Question

Integration of $\int\limits_{0}^{\dfrac{\pi }{2}}{\dfrac{\sin x}{\sin x+cosx}dx}$?

Answer 1

Hint: Here we have to integrate the given definite integral value. Firstly we will write the properties of a definite integral $\int\limits_{0}^{a}{f\left( x \right)dx}=\int\limits_{0}^{a}{f\left( a-x \right)dx}$ and compare it with the integral given to us and form a new value. Then we will add the value given and the new value such that most of the terms are cancelled out. Finally we will integrate the value obtained and get our desired answer.

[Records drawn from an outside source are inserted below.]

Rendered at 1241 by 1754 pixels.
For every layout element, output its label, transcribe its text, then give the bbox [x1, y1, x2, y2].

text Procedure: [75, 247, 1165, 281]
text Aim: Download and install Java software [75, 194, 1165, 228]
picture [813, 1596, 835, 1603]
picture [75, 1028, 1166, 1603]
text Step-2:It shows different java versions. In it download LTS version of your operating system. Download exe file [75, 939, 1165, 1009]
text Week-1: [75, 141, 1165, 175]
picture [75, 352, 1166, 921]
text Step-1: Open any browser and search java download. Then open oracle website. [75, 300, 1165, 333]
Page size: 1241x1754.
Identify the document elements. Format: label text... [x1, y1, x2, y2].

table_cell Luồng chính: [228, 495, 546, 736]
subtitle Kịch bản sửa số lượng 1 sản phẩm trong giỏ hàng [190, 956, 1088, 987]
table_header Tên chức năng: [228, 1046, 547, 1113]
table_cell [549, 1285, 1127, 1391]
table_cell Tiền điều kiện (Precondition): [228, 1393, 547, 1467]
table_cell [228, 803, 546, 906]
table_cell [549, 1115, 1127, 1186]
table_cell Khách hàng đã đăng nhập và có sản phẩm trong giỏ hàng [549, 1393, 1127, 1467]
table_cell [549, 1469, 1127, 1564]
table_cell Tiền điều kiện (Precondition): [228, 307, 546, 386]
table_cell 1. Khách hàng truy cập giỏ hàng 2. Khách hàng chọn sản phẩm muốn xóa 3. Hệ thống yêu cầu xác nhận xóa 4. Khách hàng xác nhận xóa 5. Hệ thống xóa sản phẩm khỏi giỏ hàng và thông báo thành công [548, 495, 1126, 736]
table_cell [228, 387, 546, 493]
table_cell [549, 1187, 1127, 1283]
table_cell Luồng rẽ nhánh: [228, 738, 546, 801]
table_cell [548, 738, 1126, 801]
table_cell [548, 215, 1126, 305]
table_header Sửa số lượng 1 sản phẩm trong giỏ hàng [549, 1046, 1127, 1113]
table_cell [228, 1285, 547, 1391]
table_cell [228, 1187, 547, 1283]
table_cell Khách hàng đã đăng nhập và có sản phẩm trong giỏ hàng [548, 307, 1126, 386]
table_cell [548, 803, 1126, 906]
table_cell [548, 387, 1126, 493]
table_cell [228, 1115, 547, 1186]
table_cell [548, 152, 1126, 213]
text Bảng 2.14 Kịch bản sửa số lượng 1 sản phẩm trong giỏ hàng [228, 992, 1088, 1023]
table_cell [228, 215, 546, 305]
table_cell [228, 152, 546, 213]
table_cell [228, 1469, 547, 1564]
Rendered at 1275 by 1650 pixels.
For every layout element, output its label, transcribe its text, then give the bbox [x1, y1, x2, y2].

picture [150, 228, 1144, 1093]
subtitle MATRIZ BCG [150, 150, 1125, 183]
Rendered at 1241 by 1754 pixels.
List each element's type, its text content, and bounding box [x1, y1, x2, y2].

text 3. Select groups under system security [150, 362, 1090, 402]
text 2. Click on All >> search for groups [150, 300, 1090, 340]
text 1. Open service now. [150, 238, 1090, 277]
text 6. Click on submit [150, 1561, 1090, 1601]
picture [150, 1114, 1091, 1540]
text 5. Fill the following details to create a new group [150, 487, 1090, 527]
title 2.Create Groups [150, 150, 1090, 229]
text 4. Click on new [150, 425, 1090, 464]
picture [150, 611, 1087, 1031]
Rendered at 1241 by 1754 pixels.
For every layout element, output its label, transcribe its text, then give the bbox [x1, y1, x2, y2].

Complete step by step solution:
We have to integrate the value given below:
$\int\limits_{0}^{\dfrac{\pi }{2}}{\dfrac{\sin x}{\sin x+\cos x}dx}$
Let the above value be equal to some Variable $I$ as follows:
$I=\int\limits_{0}^{\dfrac{\pi }{2}}{\dfrac{\sin x}{\sin x+cosx}dx}$….$\left( 1 \right)$
Comparing the above value from the properties of definite integral below:
$\int\limits_{0}^{a}{f\left( x \right)dx}=\int\limits_{0}^{a}{f\left( a-x \right)dx}$….$\left( 2 \right)$
We get,
$f\left( x \right)=\dfrac{\sin x}{\sin x+\cos x}$
$a=\dfrac{\pi }{2}$
So,
$f\left( a-x \right)=f\left( \dfrac{\pi }{2}-x \right)$
$\Rightarrow f\left( \dfrac{\pi }{2}-x \right)=\dfrac{\sin \left( \dfrac{\pi }{2}-x \right)}{\sin \left( \dfrac{\pi }{2}-x \right)+\cos \left( \dfrac{\pi }{2}-x \right)}$
Now as we know $\sin \left( {{90}^{\circ }}-x \right)=\cos x$ and $\cos \left( {{90}^{\circ }}-x \right)=\sin x$ as all trigonometric function are positive in first quadrant replace it above,
$\Rightarrow f\left( \dfrac{\pi }{2}-x \right)=\dfrac{\cos x}{\cos x+\sin x}$
Using the equation (2) we can replace the above value in equation (1) follows:
$I=\int\limits_{0}^{\dfrac{\pi }{2}}{\dfrac{\cos x}{\cos x+\sin x}dx}$….$\left( 3 \right)$
Add equation (1) and (3),
$I+I=\int\limits_{0}^{\dfrac{\pi }{2}}{\dfrac{\sin x}{\sin x+cosx}dx}+\int\limits_{0}^{\dfrac{\pi }{2}}{\dfrac{\cos x}{\cos x+\sin x}dx}$
$\Rightarrow 2I=\int\limits_{0}^{\dfrac{\pi }{2}}{\dfrac{\sin x+\cos x}{\sin x+cosx}dx}$
Simplifying further we get,
$\Rightarrow 2I=\int\limits_{0}^{\dfrac{\pi }{2}}{1dx}$
We can write $1={{x}^{0}}$ and using the formula $\int\limits_{a}^{b}{{{x}^{n}}dx}=\dfrac{{{x}^{n+1}}}{n+1}$ we get,
$\Rightarrow 2I=\left[ x \right]_{0}^{\dfrac{\pi }{2}}$
$\Rightarrow I=\dfrac{1}{2}\left[ \dfrac{\pi }{2}-0 \right]$
So we get,
$\Rightarrow I=\dfrac{\pi}{4}$
Hence Integration of $\int\limits_{0}^{\dfrac{\pi }{2}}{\dfrac{\sin x}{\sin x+cosx}dx}$ is $\dfrac{\pi }{4}$ .

Note:
Integration is an inverse operation of differentiation. There are two types of integral, one whose limits are not given known as the indefinite integral and others whose limits are given known as definite integral. As we have been given a Definite integral we have not added constant in the final answer. We can do this question without using the property of definite integration by rationalizing the denominator and simplifying it further but that will be a lengthy way. So use the properties until it’s not stated by which method we have to solve the problem.